Conflict of interest statement: “My University has received funding from MBIE, HRC, and MoH for my work analysing and reporting on COVID genomics.”

Professor Michael Plank, Te Pūnaha Matatini and University of Canterbury, comments:

“Closing the border was one the first and most important measures New Zealand took to stop the virus in 2020. For the last two years, border restrictions have been an essential part of our strategy.

“Fully reopening the border with no quarantine requirements is a huge milestone, but it doesn’t mean the pandemic is over. We can’t completely forget about Covid-19 and we still need a toolbox of sustainable measures to control transmission of the virus in the community.

“However, the fact that New Zealand now has comparable levels of infection as other countries means that border restrictions are no longer an effective tool for reducing community transmission. Even several hundred border cases per day likely wouldn’t make a big difference to the remainder of the current Omicron wave.

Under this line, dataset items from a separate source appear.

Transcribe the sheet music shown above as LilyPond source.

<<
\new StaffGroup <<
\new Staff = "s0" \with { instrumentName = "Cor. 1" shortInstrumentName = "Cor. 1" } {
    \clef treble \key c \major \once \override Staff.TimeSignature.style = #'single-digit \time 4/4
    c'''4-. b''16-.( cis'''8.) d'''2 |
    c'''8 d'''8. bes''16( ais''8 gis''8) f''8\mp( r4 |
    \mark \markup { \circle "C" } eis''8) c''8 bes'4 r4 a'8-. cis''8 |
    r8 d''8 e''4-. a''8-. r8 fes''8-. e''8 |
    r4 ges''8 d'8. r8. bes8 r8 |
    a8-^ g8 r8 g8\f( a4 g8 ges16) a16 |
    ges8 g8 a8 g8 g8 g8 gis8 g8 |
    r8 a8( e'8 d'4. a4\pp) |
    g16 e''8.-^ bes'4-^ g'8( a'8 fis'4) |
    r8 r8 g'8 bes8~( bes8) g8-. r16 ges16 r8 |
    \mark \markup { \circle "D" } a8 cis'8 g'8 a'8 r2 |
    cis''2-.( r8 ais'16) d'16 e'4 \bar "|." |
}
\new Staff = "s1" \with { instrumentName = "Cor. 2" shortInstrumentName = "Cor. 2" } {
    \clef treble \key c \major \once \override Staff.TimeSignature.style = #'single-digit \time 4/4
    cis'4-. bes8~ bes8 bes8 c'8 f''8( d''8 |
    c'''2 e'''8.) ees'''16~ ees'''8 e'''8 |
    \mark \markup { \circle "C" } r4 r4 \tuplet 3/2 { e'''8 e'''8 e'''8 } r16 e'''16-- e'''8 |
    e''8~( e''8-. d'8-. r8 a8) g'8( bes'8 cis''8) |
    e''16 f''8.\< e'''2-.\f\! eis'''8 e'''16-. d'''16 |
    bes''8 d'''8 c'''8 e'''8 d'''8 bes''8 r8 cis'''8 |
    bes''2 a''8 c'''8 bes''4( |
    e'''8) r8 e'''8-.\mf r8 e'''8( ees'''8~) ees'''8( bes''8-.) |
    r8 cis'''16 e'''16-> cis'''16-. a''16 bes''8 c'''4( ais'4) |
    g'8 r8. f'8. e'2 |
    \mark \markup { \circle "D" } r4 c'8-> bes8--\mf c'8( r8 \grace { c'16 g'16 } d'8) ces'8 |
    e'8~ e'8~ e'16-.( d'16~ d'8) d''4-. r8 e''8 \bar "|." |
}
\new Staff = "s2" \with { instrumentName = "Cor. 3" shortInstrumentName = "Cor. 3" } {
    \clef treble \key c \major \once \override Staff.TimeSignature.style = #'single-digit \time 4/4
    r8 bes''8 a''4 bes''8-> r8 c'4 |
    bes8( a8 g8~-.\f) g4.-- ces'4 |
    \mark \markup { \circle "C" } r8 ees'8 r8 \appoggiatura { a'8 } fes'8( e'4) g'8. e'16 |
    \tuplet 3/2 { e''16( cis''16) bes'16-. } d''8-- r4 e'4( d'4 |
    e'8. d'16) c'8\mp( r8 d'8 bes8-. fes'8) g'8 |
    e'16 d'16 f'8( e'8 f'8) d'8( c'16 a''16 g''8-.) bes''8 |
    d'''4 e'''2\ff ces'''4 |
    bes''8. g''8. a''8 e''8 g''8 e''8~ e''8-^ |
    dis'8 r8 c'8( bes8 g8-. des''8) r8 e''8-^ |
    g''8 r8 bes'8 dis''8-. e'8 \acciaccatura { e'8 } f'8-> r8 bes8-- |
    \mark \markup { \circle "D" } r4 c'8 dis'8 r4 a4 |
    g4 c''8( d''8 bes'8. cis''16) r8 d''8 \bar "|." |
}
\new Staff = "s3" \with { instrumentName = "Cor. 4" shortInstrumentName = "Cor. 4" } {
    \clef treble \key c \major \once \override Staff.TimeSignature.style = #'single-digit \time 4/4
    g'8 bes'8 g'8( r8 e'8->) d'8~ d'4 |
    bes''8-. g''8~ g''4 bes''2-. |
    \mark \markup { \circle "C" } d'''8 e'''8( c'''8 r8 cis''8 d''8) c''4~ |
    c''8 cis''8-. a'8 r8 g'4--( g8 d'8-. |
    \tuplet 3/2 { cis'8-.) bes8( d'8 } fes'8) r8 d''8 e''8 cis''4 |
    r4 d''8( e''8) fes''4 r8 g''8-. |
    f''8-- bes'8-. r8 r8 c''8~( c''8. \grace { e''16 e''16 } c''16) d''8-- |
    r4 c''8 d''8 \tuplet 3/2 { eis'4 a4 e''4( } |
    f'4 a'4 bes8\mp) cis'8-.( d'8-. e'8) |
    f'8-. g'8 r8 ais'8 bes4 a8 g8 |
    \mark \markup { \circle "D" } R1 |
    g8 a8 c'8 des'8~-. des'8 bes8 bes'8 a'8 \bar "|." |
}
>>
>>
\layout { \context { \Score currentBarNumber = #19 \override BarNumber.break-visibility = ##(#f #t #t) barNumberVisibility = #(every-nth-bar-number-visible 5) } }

“Things may change if and when the next variant of concern comes along. This is why all international arrivals will need to be tested. This means we can keep a close eye on what is happening at the border, and we can detect and respond to a new variant as quickly as possible.”

Conflict of interest statement: Michael Plank is partly funded by the Department of Prime Minister and Cabinet for research on mathematical modelling of COVID-19.